The Parking Tickets Guy

A motion for interim suspension was granted by the Tribunal Hearing Division of the Law Society of Upper Canada in a matter involving a paralegal license

Mr. Low received his P1 licence to provide legal services on November 20, 2013. He is the owner of a website called parkingticketguys.com.  Between 2011 and October 19, 2016, he used the website to advise people that he could defend their City of Toronto parking tickets.

The website was connected to Parking Ticket Guys (“PTG”) a federally incorporated company solely owned by Mr. Low, who is its sole director.

 Between inception and October 19, 2016, Mr. Low used three business models with different fee structures but some common features:

•                     The person with the ticket would submit information regarding the ticket on the website.

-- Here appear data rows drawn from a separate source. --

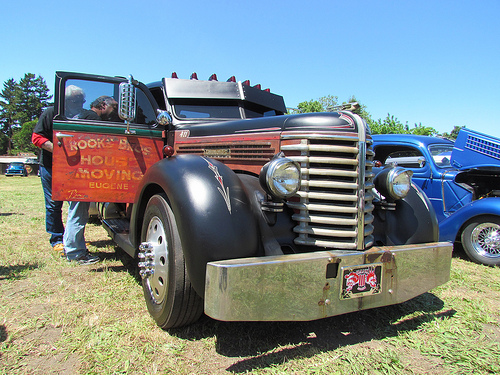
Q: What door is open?
A: The door on a truck,.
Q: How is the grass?
A: Worn down.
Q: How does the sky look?
A: Blue and clear.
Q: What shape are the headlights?
A: Round.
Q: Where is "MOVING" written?
A: On car door.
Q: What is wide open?
A: A car door.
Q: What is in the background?
A: Green trees.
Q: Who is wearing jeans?
A: Two men.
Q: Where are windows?
A: On the cars.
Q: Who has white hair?
A: Man on the left.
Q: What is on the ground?
A: Weeds.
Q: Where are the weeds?
A: On the ground.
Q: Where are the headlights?
A: On the front of the vehicle.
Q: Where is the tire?
A: On the side of the truck.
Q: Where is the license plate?
A: On the front of the truck.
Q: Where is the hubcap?
A: On the tire.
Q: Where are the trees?
A: Behind the vehicles.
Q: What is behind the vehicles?
A: The trees.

•                     No one met with most clients in person at the time of retainer.

•                     The client was told to ignore any Notice of Trial as someone would attend to 'fight' the ticket.

•                     The client paid money in advance of any defence of the ticket or other assistance.

•                     If all went well with the intake process, a paralegal would file the ticket and a paralegal would attend at the court on the day of trial.

•                     The client would not attend with the paralegal on the day of trial and, absent a fatal flaw in the ticket, or the failure of the officer to appear, Mr. Low or the attending paralegal would 'offer a plea'.

•                     None of the advances paid was ever held in a trust account.

•                     No accounts were sent to any of the clients once the matter was complete.

The differences in the three business models related to the fees charged. From 2011 until about March 2016, Mr. Low provided a guarantee that he would save at least 50% on each City of Toronto parking ticket submitted to him. The client paid 50% of the value of the ticket as soon as the ticket information was submitted to the website. If Mr. Low lost the case, he promised to pay the fine.

From about March 2016 to about June 2016, Mr. Low charged a flat fee of $10 per ticket and again, if he was unable to win the case, he promised to pay the fine.

From June 2016 until the interim interlocutory suspension on October 19, 2016, Mr. Low charged a flat fee of $10 per ticket for filing the required notice and defending the ticket. If Mr. Low was unable to win the case, the client was required to pay the fine rather than Mr. Low.

In late 2013, the Law Society began receiving complaints regarding Mr. Low. The complaints concern failures to communicate or improper communication, failures to provide any services, and failures to honour the promises made.

Some of the complainants say they have been obliged to pay higher fines for their parking tickets when no one appeared at the trial. Some of the complainants say they were unable to renew their motor vehicle licence plate stickers, due to outstanding parking tickets they thought had been dealt with long before. Some of the complainants have been told by Mr. Low that they were committing a criminal offence by indicating they would complain to the Law Society about him.


The panel considered whether making an order was required, or whether an order restricting the manner in which Mr. Low may provide legal services might suffice.

One element of this matter concerns the proper handling of client monies. Mr. Low adamantly maintains that he is not required to maintain a trust account, despite being cautioned and provided with the text of By-Law 9, s. 7 in a letter from the Law Society dated November 30, 2015. Mr. Low did not change his behaviour in response to the caution.

Mr. Low admits that some clients have not been paid or refunded monies which, under his first two business models, he had obligated himself to pay. If he had properly deposited client monies into a trust account, there would at least be some money available to refund to those clients.

This raises questions about Mr. Low's integrity which, again, are not for this panel to decide. In this panel's view, however, public confidence in the ability of the Law Society to regulate its licensees would be shaken if any order other than an interlocutory suspension were made. Further, the panel considers that potential harm to members of the public is not sufficiently mitigated by anything less than an interlocutory suspension. It is significant that the risk of harm to members of the public and to the public interest in the administration of justice is ongoing. We do not have a basis to conclude that the ongoing harm will end absent an interlocutory suspension.